Les nouvelles technologies juridiques en France préparent une lente révolution du droit  

On en parle de plus en plus : un nombre croissant de start-ups françaises se lancent dans le domaine de l’automatisation juridique, souvent appelée par son nom anglais de “legal tech”. De quoi s’agit-il? La “legal tech”, c’est la mise au service du droit des nouvelles technologies digitales afin d’en démocratiser l’accès et d’en rendre la forme plus intuitive. On peut rapporter au nombre de trois les grandes tendances caractérisant le processus actuel d’automatisation juridique :

En premier lieu, la rédaction de contrat se prêtant particulièrement bien à une mise en forme conditionnelle et standardisée, il est désormais possible, à l’âge digital que nous connaissons, de la rendre presque automatique : quelques informations à compléter dans un questionnaire en ligne, et un contrat sur mesure est produit sur base d’un algorithme structurant l’information et adaptant le contrat à la situation définie. Des contrats très standardisés, comme le contrat de bail par exemple, sont idéalement adapté à ce type de technique d’optimisation.

Mais la génération de contrats est loin d’être le seul changement important provoqué par les nouvelles technologies dans le secteur juridique.
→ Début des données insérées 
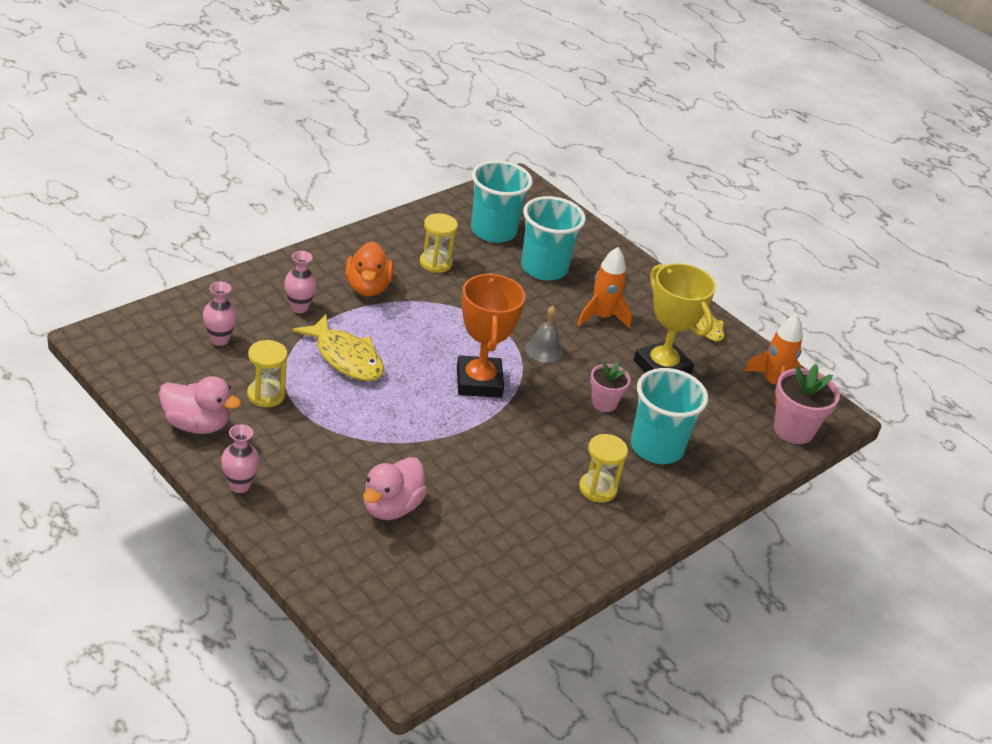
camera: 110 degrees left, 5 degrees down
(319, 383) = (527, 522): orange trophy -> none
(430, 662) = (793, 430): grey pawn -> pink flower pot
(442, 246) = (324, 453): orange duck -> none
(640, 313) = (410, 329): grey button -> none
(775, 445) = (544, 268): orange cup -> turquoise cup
Les technologies de l’information et de la communication permettent aux avocats et autres professionnels du droit de développer une présence en ligne auparavant presque inexistante. Des entreprises comme LegalUP ont amorcé ce que certains qualifient « d’ubérisation » des professions juridiques. Des entreprises comme Guacamol et DemanderJustice permettent d’effectuer des procédures juridiques autrefois complexes intégralement en ligne et en quelques clics.

Enfin l’usage du big data fait également son entrée sur la scène des métiers du droit, et est en voie d’affecter profondément et sur le long terme la façon dont on consomme des prestations juridiques. La recherche de textes de loi est transformée par Doctrine.fr, le conseil juridique est en voie d’être bouleversé par une start-up comme Lawcracy, qui emploient des algorithmes permettant de traquer des subtilités juridiques comme jamais auparavant.

Le paysage juridique pourrait sur le long terme être révolutionné par ces acteurs des nouvelles technologies. Les besoins en personnel juridique peu ou moyennement qualifié seront amenés à décroître au fil du temps, corrélativement à la nécessité pour les différentes professions juridiques de se concentrer sur un coeur de métier à plus forte valeur ajoutée.

Ces évolutions pourraient également impacter rétroactivement les études de droit elles-mêmes. En effet, le juriste du futur sera sans doute également codeur, développeur et publicitaire au même titre qu’avocat, conseiller juridique ou fiscaliste! Les universités devront s’adapter aux nouvelles réalités du marché de l’emploi, et l’on peut potentiellement s’attendre, à moyen terme, à un décalage entre l’offre et la demande sur ce marché lors d’une période de transition d’un modèle de vie juridique vers un autre.